Exercise directions – Reproduce the stretch from the line containing "PrintFormat" through the line containing "Tous les annuaires", substituting "Result" for "Ergebnis" and leaving everything else unchanged. Omit the pictures from your answer.

-=-=-

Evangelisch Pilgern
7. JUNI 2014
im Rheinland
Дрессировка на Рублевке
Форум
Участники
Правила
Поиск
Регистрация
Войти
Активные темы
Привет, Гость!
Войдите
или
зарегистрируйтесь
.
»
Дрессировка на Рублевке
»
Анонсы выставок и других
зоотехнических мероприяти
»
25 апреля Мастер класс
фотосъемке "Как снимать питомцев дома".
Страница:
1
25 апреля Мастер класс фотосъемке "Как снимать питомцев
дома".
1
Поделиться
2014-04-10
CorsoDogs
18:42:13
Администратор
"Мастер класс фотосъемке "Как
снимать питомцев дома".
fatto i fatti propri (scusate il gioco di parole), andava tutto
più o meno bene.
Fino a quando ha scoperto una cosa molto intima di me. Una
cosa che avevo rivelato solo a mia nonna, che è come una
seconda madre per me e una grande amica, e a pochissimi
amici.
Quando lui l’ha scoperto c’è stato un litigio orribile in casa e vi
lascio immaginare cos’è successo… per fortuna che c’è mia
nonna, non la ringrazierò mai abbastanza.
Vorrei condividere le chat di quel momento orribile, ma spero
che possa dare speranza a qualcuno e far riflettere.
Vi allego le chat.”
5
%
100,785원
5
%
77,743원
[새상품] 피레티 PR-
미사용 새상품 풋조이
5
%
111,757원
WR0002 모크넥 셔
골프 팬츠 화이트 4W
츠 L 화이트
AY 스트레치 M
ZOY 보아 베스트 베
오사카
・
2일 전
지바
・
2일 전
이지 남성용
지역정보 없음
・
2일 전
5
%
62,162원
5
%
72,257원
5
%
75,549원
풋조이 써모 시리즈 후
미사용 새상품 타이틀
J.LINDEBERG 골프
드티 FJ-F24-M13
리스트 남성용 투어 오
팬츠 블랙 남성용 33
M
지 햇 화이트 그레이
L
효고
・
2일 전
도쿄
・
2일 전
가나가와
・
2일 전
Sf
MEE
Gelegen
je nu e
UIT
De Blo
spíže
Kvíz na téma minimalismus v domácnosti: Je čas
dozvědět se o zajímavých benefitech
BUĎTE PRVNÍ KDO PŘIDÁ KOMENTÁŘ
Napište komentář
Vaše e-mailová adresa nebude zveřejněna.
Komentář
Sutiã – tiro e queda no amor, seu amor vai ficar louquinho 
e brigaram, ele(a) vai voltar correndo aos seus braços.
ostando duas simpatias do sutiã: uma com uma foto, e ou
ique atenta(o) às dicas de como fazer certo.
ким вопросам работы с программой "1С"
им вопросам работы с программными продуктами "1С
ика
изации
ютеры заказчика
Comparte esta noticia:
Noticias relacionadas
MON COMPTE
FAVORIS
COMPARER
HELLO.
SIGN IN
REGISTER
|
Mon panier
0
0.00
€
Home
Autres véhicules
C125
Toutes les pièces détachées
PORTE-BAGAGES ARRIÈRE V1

-=-=-

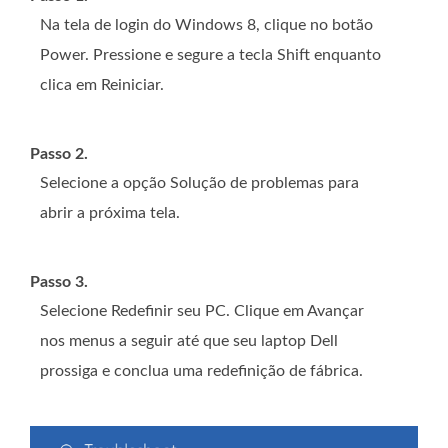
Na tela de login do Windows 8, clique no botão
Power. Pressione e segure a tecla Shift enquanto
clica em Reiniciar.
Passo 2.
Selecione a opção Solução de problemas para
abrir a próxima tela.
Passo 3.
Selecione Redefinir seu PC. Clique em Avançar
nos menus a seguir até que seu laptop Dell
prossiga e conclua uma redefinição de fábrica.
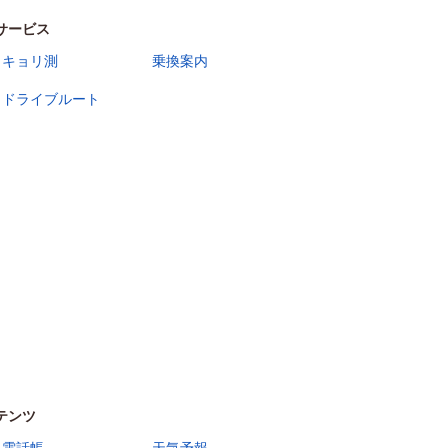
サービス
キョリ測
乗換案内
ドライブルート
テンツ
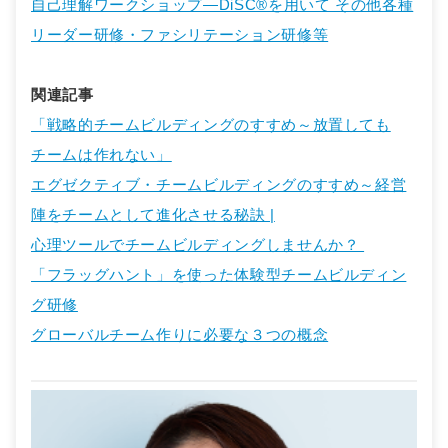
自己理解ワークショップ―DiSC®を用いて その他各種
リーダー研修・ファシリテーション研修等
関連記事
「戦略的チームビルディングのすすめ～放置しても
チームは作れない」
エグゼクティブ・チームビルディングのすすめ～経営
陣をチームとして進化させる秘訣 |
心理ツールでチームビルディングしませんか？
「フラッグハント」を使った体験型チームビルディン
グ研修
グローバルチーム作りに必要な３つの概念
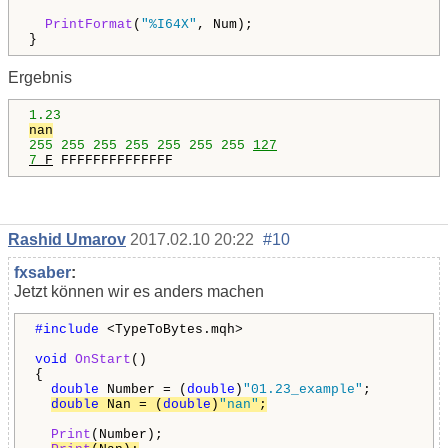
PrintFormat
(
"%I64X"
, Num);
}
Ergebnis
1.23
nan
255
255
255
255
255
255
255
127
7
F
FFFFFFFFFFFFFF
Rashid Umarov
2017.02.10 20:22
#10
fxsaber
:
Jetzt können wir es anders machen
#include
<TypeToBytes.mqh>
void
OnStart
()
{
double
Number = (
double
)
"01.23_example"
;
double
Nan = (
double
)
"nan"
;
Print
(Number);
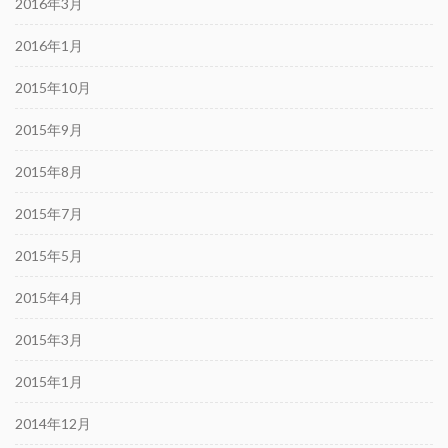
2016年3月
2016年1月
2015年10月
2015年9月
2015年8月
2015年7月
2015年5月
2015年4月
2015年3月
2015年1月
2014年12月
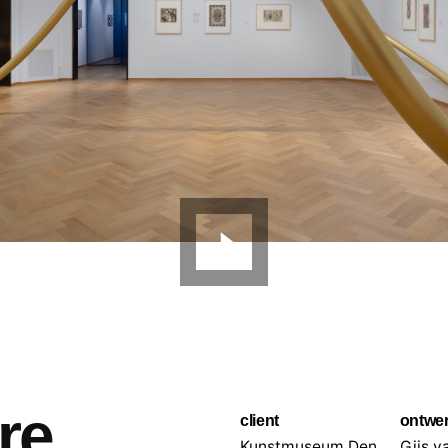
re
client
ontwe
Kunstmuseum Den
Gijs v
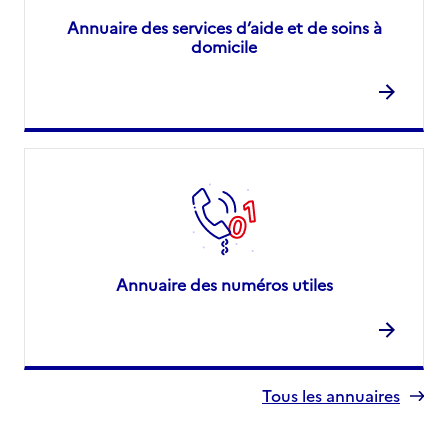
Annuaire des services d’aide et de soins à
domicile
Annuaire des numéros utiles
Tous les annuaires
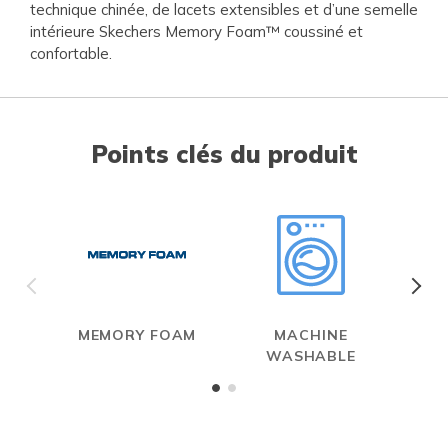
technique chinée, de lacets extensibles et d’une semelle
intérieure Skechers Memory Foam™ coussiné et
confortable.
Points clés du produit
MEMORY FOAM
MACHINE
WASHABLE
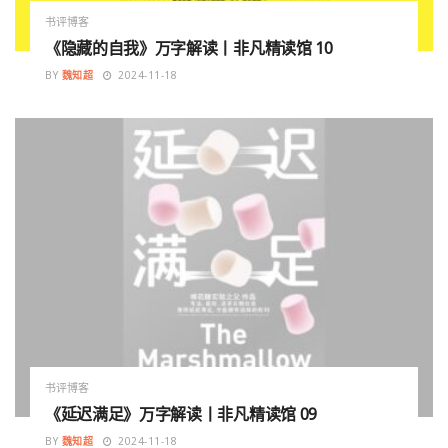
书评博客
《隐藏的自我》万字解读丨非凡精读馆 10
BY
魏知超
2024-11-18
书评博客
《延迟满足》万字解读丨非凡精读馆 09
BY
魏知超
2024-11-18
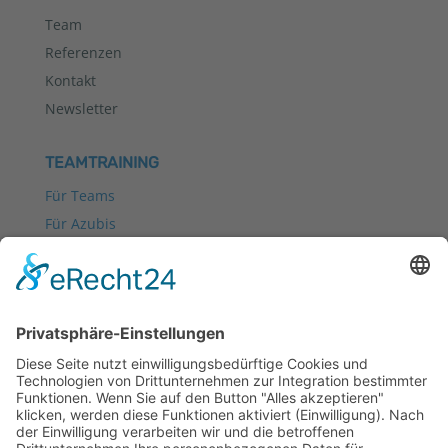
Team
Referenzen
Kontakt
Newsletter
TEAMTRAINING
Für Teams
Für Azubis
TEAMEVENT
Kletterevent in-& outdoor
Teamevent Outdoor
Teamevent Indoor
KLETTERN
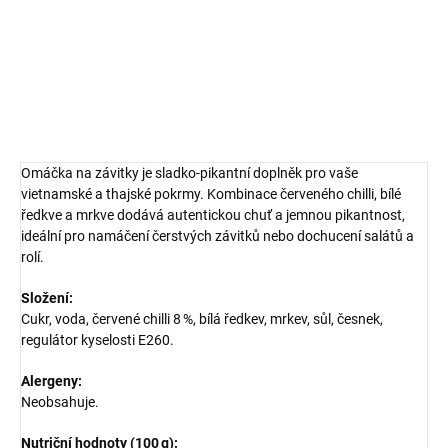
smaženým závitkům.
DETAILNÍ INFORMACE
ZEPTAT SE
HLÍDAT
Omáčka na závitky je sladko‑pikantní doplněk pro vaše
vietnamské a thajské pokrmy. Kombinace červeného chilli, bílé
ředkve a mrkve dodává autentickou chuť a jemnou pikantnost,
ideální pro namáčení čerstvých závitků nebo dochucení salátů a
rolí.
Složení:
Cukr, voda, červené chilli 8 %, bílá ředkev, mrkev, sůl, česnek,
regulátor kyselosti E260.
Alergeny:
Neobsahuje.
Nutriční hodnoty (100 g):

-=-=-

Written response –
PrintFormat
(
"%I64X"
, Num);
}
Result
1.23
nan
255
255
255
255
255
255
255
127
7
F
FFFFFFFFFFFFFF
Rashid Umarov
2017.02.10 20:22
#10
fxsaber
:
Jetzt können wir es anders machen
#include
<TypeToBytes.mqh>
void
OnStart
()
{
double
Number = (
double
)
"01.23_example"
;
double
Nan = (
double
)
"nan"
;
Print
(Number);
2016年3月
2016年1月
2015年10月
2015年9月
2015年8月
2015年7月
2015年5月
2015年4月
2015年3月
2015年1月
2014年12月
re
client
ontwe
Kunstmuseum Den
Gijs v
Annuaire des services d’aide et de soins à
domicile
Annuaire des numéros utiles
Tous les annuaires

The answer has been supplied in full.